Acid invertase in the seed coat (A; cellular endosperm and testa) and the liquid endosperm (B) of oilseed rape seeds. Invertase was measured at pH 4.5 as moles of Suc consumed. Each point represents a single silique. Invertase was measured in different siliques on 3 different d, but the trends were similar in all three experiments. Therefore, this figure shows the combined data of all experiments. Data for liquid endosperm were initially measured per microliter of endosperm and were then converted to a seed basis using a separate curve of endosperm volume versus embryo weight. Embryo weight is used as a developmental scale. The lines have no significance except to emphasize the trend in the data and are best fit three-parameter exponential decay curves.

Figure 4

The pH dependence of invertases in developing seeds of oilseed rape. Invertases were extracted from young (▴) and old (●) seed coats and from embryos (○). Young seed coats came from seeds whose embryos weighed less than 0.5 mg. Old seed coats were from seeds with embryos weighing approximately 3 mg. Note that young seed coats have a higher activity of invertase than old ones, regardless of pH. Also note that neither the (acid) invertase of the old seed coat, nor the (alkaline) invertase of the embryo has an activity at pH 6, yet young seed coats do have an isoform of invertase active at this neutral pH. Data are plotted as mean ± se of three measurements from a single experiment.

Figure 5

The rate of uptake of Fru (▴), Glc (○), and Suc (□) by young (approximately 0.5 mg fresh weight) embryos of oilseed rape. These symbols are the same as used in Figure 2A. Note that uptake is approximately linear for 2 h. This figure shows a single experiment in which each point is the mean ± se of three measurements, each made on a single silique. Corresponding data in the text are means of these data and two other, similar experiments, not shown here.

Figure 6

Sugar-metabolizing enzymes in developing embryos of oilseed rape. A, Suc synthase (●) and alkaline invertase (○); B, fructokinase (▴) and glucokinase (○).
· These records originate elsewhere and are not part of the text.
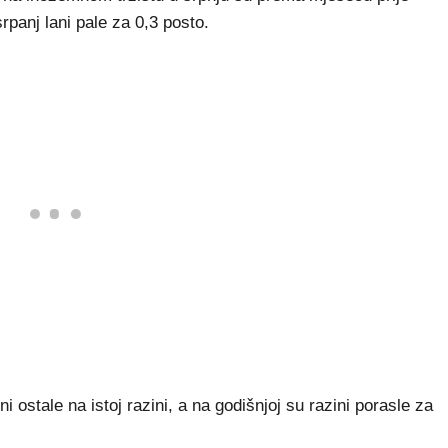
rpanj lani pale za 0,3 posto.
i ostale na istoj razini, a na godišnjoj su razini porasle za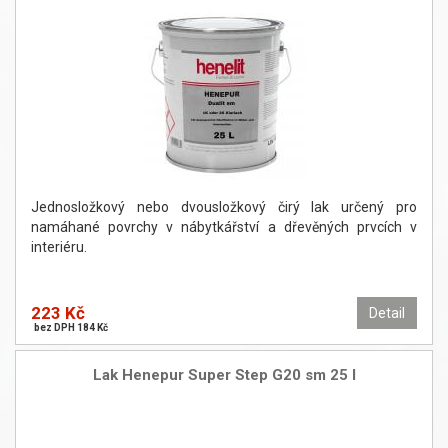
Jednosložkový nebo dvousložkový čirý lak určený pro
namáhané povrchy v nábytkářství a dřevěných prvcích v
interiéru.
223 Kč
Detail
bez DPH 184 Kč
Lak Henepur Super Step G20 sm 25 l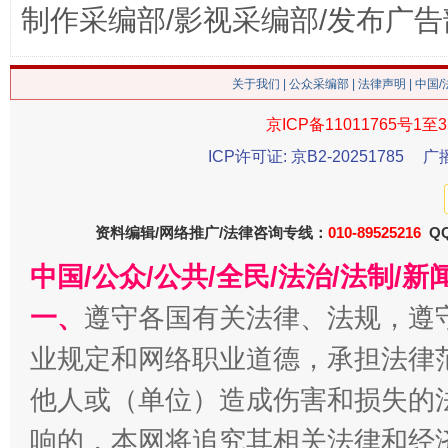
制作采编部/影视采编部/发布广告
关于我们
|
公众采编部
|
法律声明
| 中国
京ICP备11011765号1至3
ICP许可证: 京B2-20251785
广
资料编辑/网络推广/法律咨询专线：
010-89525216
QQ
今
在谋一域中谋全局
中国/公众/公共/全民/法治/法制/
一、
遵守各国有关法律、法规，遵
业规定和网络职业道德，承担法律
他人或（单位）造成伤害和损失的
响的，本网将追究其相关法律和经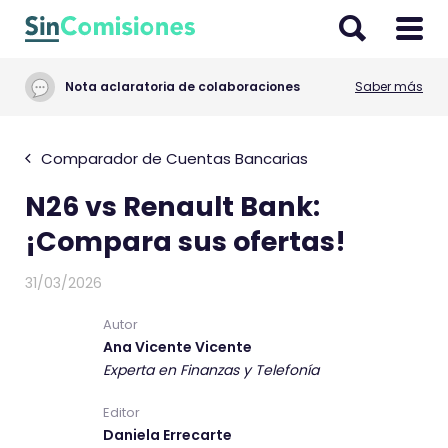
I
r
a
Nota aclaratoria de colaboraciones
Saber más
l
c
o
Comparador de Cuentas Bancarias
n
N26 vs Renault Bank:
t
e
¡Compara sus ofertas!
n
i
31/03/2026
d
Autor
o
Ana Vicente Vicente
Experta en Finanzas y Telefonía
Editor
Daniela Errecarte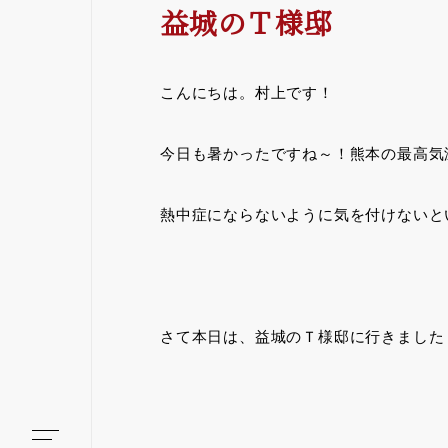
益城のＴ様邸
こんにちは。村上です！
今日も暑かったですね～！熊本の最高気温
熱中症にならないように気を付けないと
さて本日は、益城のＴ様邸に行きました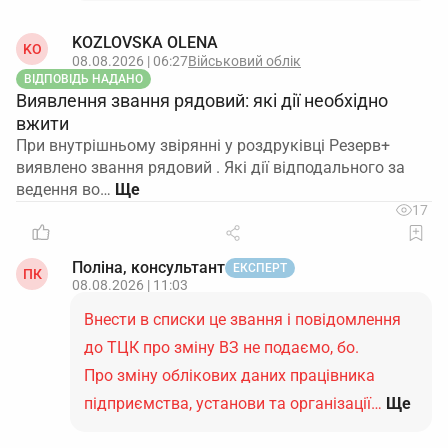
KOZLOVSKA OLENA
KO
08.08.2026 | 06:27
Військовий облік
ВІДПОВІДЬ НАДАНО
Виявлення звання рядовий: які дії необхідно
вжити
При внутрішньому звірянні у роздруківці Резерв+
виявлено звання рядовий . Які дії відподального за
ведення во…
17
Поліна, консультант
ЕКСПЕРТ
ПК
08.08.2026 | 11:03
Внести в списки це звання і повідомлення
до ТЦК про зміну ВЗ не подаємо, бо.
Про зміну облікових даних працівника
підприємства, установи та організації…
Ще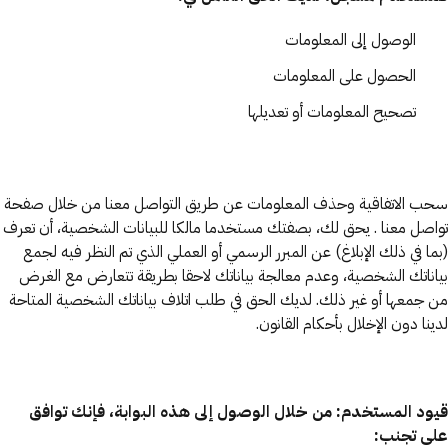
الوصول إلى المعلومات
الحصول على المعلومات
تصحيح المعلومات أو تعديلها
سحب الاتفاقية وحذف المعلومات عن طريق التواصل معنا من خلال صفحة
تواصل معنا . يحق لك، بصفتك مستخدما مالكا للبيانات الشخصية، أن تعرف
(بما في ذلك الإبلاغ) عن المبرر الرسمي أو العملي الذي تم النظر فيه لجمع
بياناتك الشخصية، وعدم معالجة بياناتك لاحقا بطريقة تتعارض مع الغرض
من جمعها أو غير ذلك. لديك الحق في طلب اتلاف بياناتك الشخصية المتاحة
لدينا دون الإخلال بأحكام القانون.
قيود المستخدم: من خلال الوصول إلى هذه البوابة، فإنك توافق
على تجنب: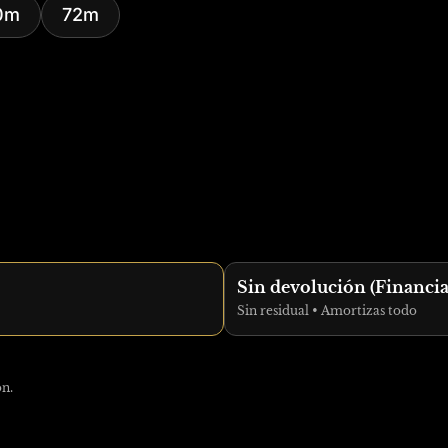
0m
72m
Sin devolución (Financi
Sin residual • Amortizas todo
ón.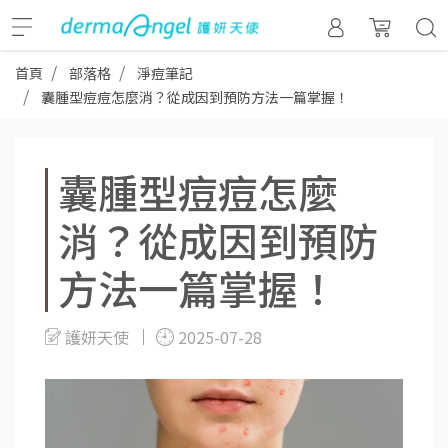
首頁
部落格
淨痘筆記
囊腫型痘痘怎麼消？從成因到預防方法一篇掌握！
囊腫型痘痘怎麼
消？從成因到預防
方法一篇掌握！
護妍天使
2025-07-28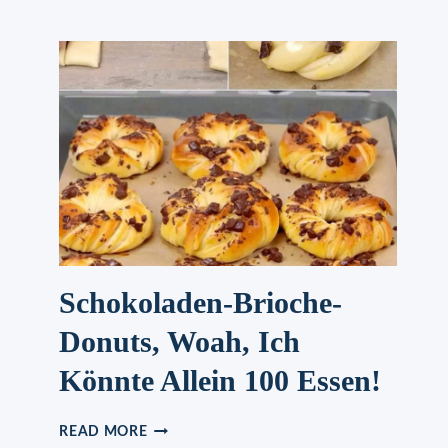
SAHNE
TORTE
MIT
ROTE
GRÜTZE
Schokoladen-Brioche-
Donuts, Woah, Ich
Könnte Allein 100 Essen!
SCHOKOLADEN-
READ MORE
BRIOCHE-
Each point represents a single silique, and data are combined from three separate experiments. The lines merely indicate a trend and are best fit cubic curves.

Figure 7

An arithmetic model of the system described in Figure 1, using values similar to those measured in vivo where possible. A, The concentrations of Suc (double-chain line) and the hexoses (superimposed, solid line) that would be expected assuming the V_max of invertase follows that of the seed-coat acid invertase (dashed line). Note the delay before the concentrations of Glc and Fru fall and Suc increases. B, As in A, but assuming the V_max of invertase follows that of the acid invertase of the liquid endosperm. For the critical, early period of development, this invertase has a higher activity. Note that higher activities of invertase lead to a more pronounced plateau before the change in sugar concentrations. C, As in A, but with the V_max values of uptake of hexose adjusted, Fru 5% upward, Glc 5% downward. Note that this very modest change has large consequences for the concentrations of Glc (dashed line) and Fru (solid line), which no longer superimpose. Full details of the method of calculation are found in “Materials and Methods.”